God's choice
People
generally have a problem with God’s choice. Be it God’s choice of timing, God’s
choice of calling, or God’s choice of people. When I was a teenager, I was
convinced I was swapped at birth at the hospital cause my parents were worlds
apart from how I saw things. They didn’t understand me, so I said. I grew up to
realise that parents are generally the problem when you’re a teenager, no
matter which pair you have. I still complain to my friend Sam that I should have
been white, well cause I feel I should be married by now (she says at least I
came close – Cf my complexion, lol.) And for some time, I struggled with God’s
choice over what I should do with my life. Accepting God’s choice is generally
a struggle because God doesn’t reason the way we do, He doesn’t see things the
way we do, His thoughts and ways are higher.
We sometimes
see this weakness in the Church pertaining the people God chooses to use. You
know I think people would be more comfortable if preachers and teachers of the
Word didn’t have any problems or issues of their own; if they had it all
together, if they didn’t have weaknesses or make mistakes. I think we’re
uncomfortable with the fact that God called other people just like us to be the
ones who lead us. It probably would be easier had it been an angel or something
like that. But we know how people can be, cause well, we are people and we know
exactly how we can be. In fact, I also wish God could choose and use the people
who have it together all the time, cause well it is quiet something to have God
use you to fix other people’s problems while you’re stuck in your own mess.

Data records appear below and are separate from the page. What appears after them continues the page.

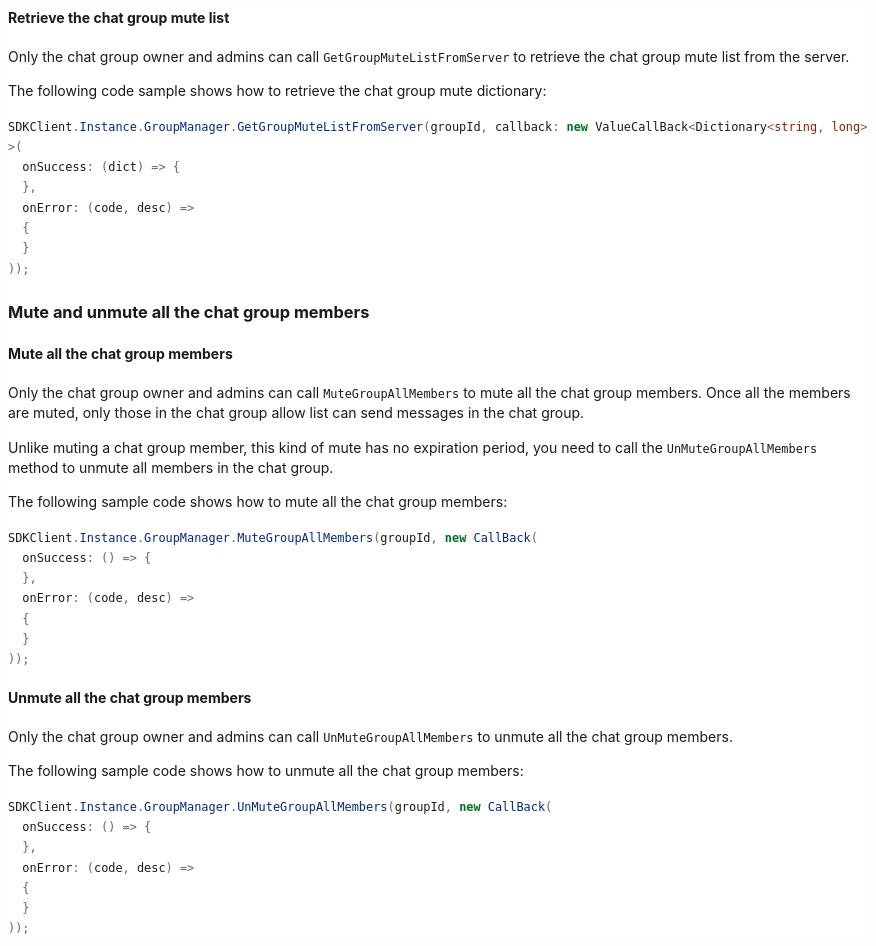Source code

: #### Retrieve the chat group mute list

Only the chat group owner and admins can call `GetGroupMuteListFromServer` to retrieve the chat group mute list from the server.

The following code sample shows how to retrieve the chat group mute dictionary:

```c#
SDKClient.Instance.GroupManager.GetGroupMuteListFromServer(groupId, callback: new ValueCallBack<Dictionary<string, long>>(
  onSuccess: (dict) => {
  },
  onError: (code, desc) =>
  {
  }
));
```

### Mute and unmute all the chat group members

#### Mute all the chat group members

Only the chat group owner and admins can call `MuteGroupAllMembers` to mute all the chat group members. Once all the members are muted, only those in the chat group allow list can send messages in the chat group.

Unlike muting a chat group member, this kind of mute has no expiration period, you need to call the `UnMuteGroupAllMembers` method to unmute all members in the chat group.

The following sample code shows how to mute all the chat group members:

```c#
SDKClient.Instance.GroupManager.MuteGroupAllMembers(groupId, new CallBack(
  onSuccess: () => {
  },
  onError: (code, desc) =>
  {
  }
));
```

#### Unmute all the chat group members

Only the chat group owner and admins can call `UnMuteGroupAllMembers` to unmute all the chat group members.

The following sample code shows how to unmute all the chat group members:

```c#
SDKClient.Instance.GroupManager.UnMuteGroupAllMembers(groupId, new CallBack(
  onSuccess: () => {
  },
  onError: (code, desc) =>
  {
  }
));   
```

Kinda like Simon in Luke 5. Jesus saw Simon had a problem going on, He saw him
washing his nets in disappointment; and instead of attending to Simon’s
problem, He uses Simon and his problem to attend to the masses who were hungry
for the Word. Only after had the people’s hunger been satisfied, was Simon’s
issue attended to.
God used
liars like Abraham, cheats like Jacob, drunkards like Noah, murderers like
Moses, adulterers like David; He used a suicidal Elijah and a blood-thirsty
Paul. These are all people we would wipe off of God’s list of ‘usables’ without
so much as a thought. But thing is, it’s not ours to choose who God uses. God
knew their mistakes and ability to make more when he chose them. I am not
saying leaders shouldn’t be held accountable and shouldn’t live up to God’s
standards, they should lead by example yes. What I am saying is that God’s
choice is God’s choice, regardless of your judgement and opinion. Your father
doesn’t stop being your father just because he’s a drunkard, ask Ham. David
didn’t stop being king just because he slept with another man’s wife and
plotted the man’s death. Sure, he suffered the consequences; he lost a child
and opened a door for a curse over his family, but who he was in the eyes of
God never changed; he remained the one after God’s own heart, Israel’s singer
of songs. So where does the church get the authority to write off people God
still considers worthy? Where do we come off holding up people’s sins against
them which God has forgiven? How do we find it so easy to accept that God has
forgiven us when we wrong but He has a hard time with other people’s ‘bigger’
sins? No wonder Jesus said “If anyone of
you is without sin. Let him be the first to throw a stone at her” (John
8:7). Those men probably viewed her sin as ‘bigger’ cause they only told a white
lie from time to time, or they sometimes looked at a woman lustfully but never
really did anything. But to God, sin is sin, no sizes.